Singapore’s Bond Bonanza: Banks Are Swarming the City-State Like Bees to Nectar
Picture this: global banks, armed with fresh capital, are marching into Singapore’s debt market like a choir of eager students at their first class. The reason? Singapore’s quirky money rules have opened a sweet spot where borrowing feels as gentle as a sunny beach day. The result? The city‑state’s bond marketplace is poised for the biggest capital raise by banks in over a decade.
Why the Sudden Surge?
- Currency‑First Policy – Unlike the euro or yen, the Monetary Authority of Singapore pushes policy through the stubbornly steady Singapore dollar. That means the famous SORA (Singapore Overnight Rate Average) stays put even as US dollar rates simmer upward.
- Low Currency Risk – Investors find a Singapore dollar‑backed bond less spicy, lower risk, and easier to taste.
- Investor Appetite on Overdrive – Private banks are chomping at the bit, turning out lots of demand that made yesterday’s issuances go from “booked” to “sold out in a flash.”
Numbers That Pop
From the New Year to early July, Singapore’s debt market welcomed a staggering $12 billion (about $17 billion in local currency). That’s the largest haul of that quarter since 2019, with June alone pulling in the biggest value‑based issuances since September 2021.
Half of the $3.5 billion raised in June and a fifth of the year‑to‑date total were Tier‑2 notes—the kind banks use to pad their reserve capital. That’s the largest slice of Tier‑2 debt Singapore has seen in more than ten years.
Industry Voice
Daryl Ho of DBS Bank says the market is still well‑behaved—rates haven’t spiked like they’ve in bigger, wilder markets. “Naturally, you’ll attract a lot of issuers,” he mused over the city‑wide buzz.
Meanwhile, UOB’s bookrunner for a $900 million Tier‑2 note for HSBC in June reported that the offering was oversubscribed, with private banks chewing up the bulk of the purchases. The coupon was a competitive 5.25%, a whopping 20–25 basis points tighter than comparable notes issued in US dollars.

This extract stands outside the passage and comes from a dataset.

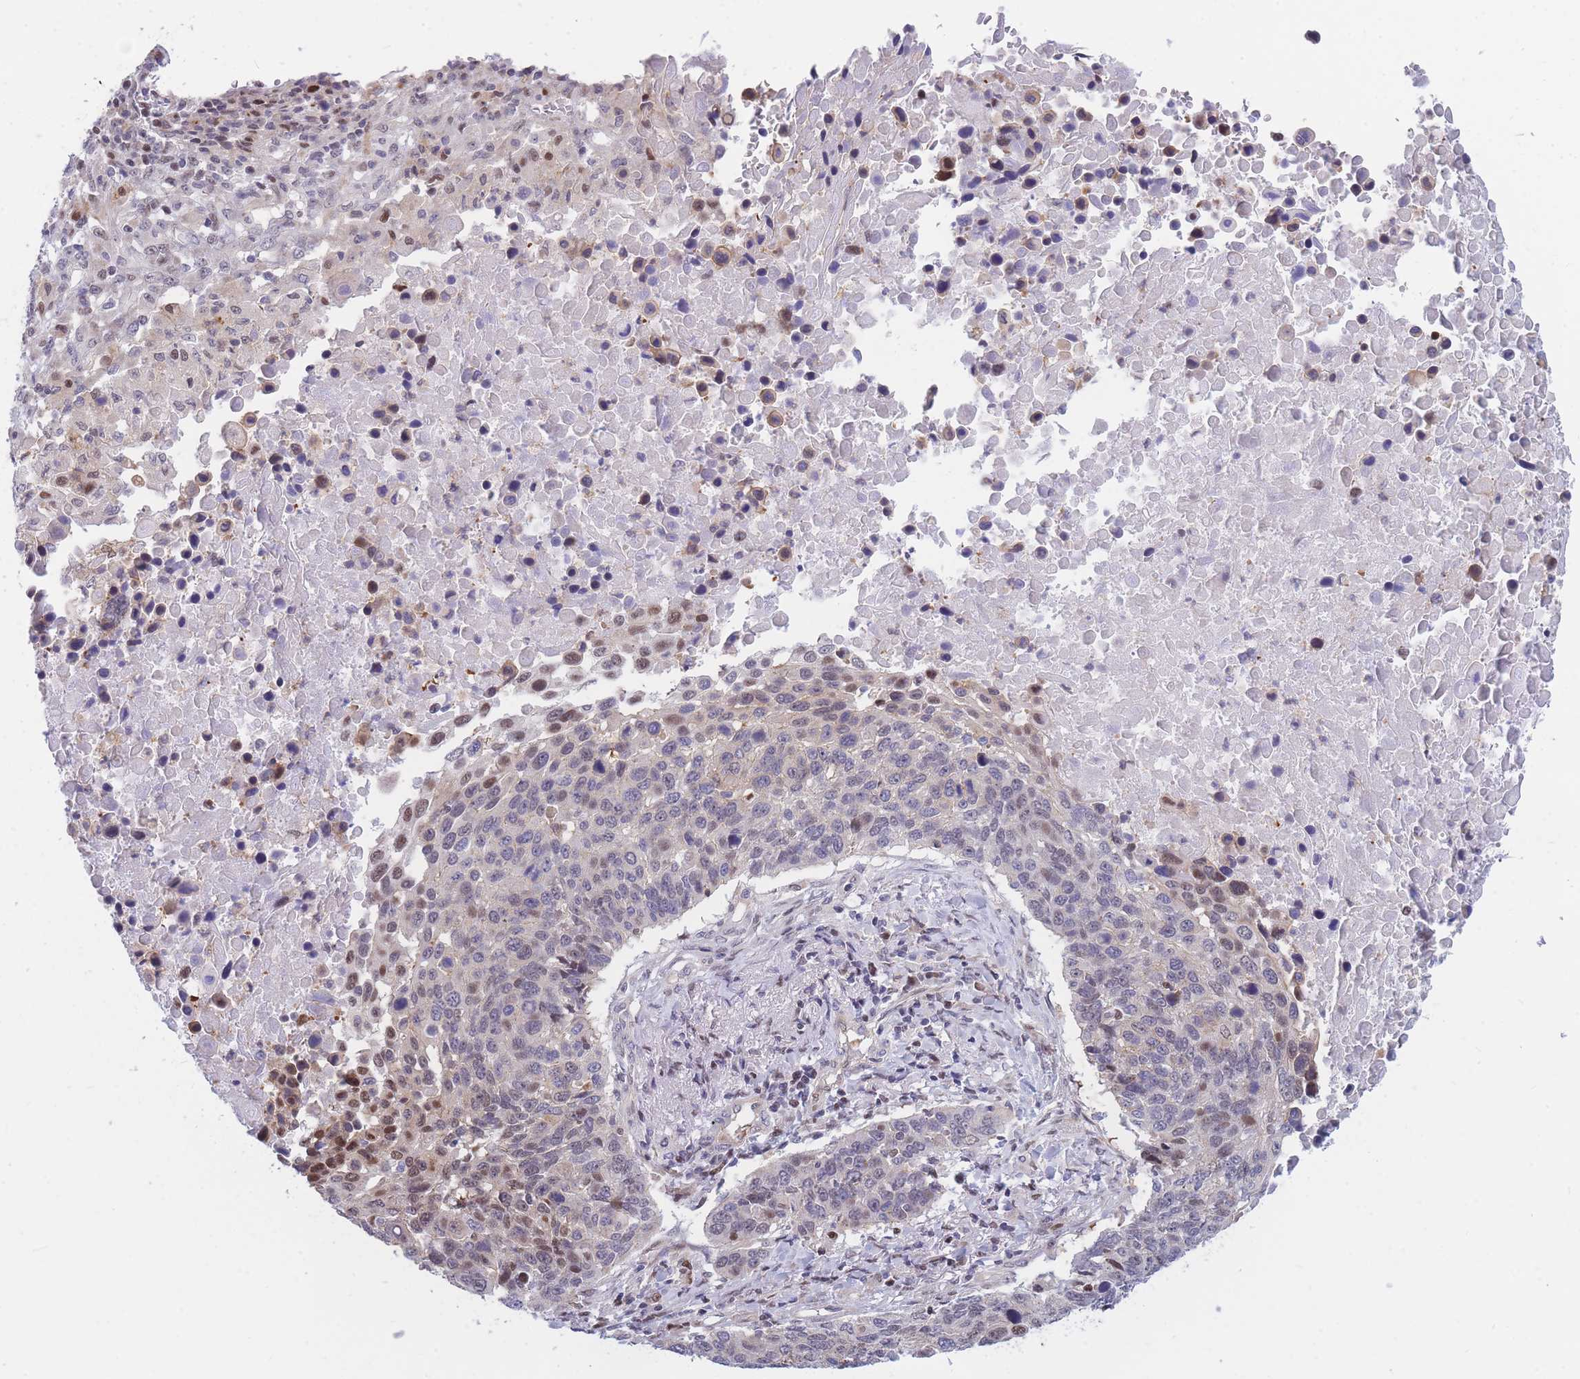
{"staining": {"intensity": "moderate", "quantity": "<25%", "location": "nuclear"}, "tissue": "lung cancer", "cell_type": "Tumor cells", "image_type": "cancer", "snomed": [{"axis": "morphology", "description": "Normal tissue, NOS"}, {"axis": "morphology", "description": "Squamous cell carcinoma, NOS"}, {"axis": "topography", "description": "Lymph node"}, {"axis": "topography", "description": "Lung"}], "caption": "The image exhibits a brown stain indicating the presence of a protein in the nuclear of tumor cells in lung cancer. (DAB (3,3'-diaminobenzidine) IHC with brightfield microscopy, high magnification).", "gene": "CRACD", "patient": {"sex": "male", "age": 66}}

Barclay’s $450 million alternative Tier‑1 deal, just last week, crowed a 8.3% coupon. A week earlier, a $1.25 billion (£1.25 billion) issuance in Singapore dollars pulled 8.875%. Talk about a flavorful spread!
Market Outlook
Money‑market futures suggest that interest rates could climb to 3% by year’s end. Ken Wei Wong of Barclays points fingers at a “momentum” from the G3 currency dislocation, hinting that banks are watching Singapore like a keen detective at a crime scene.
OCBC’s Andrew Wong shakes his head in agreement: the Singapore dollar market looks cheaper than many others. As long as that price advantage sticks, financial institutions should keep raising capital in Singapore dollars.
In a nutshell:
- Singapore’s unique policy keeps borrowing cheap and currency risk low.
- Banks and private banks are buying up Tier‑2 notes like hotcakes.
- Bond yields are relatively low, making the city-state an attractive launch pad.
- Future interest rates might edge higher, but the Singapore dollar market remains the sweet spot.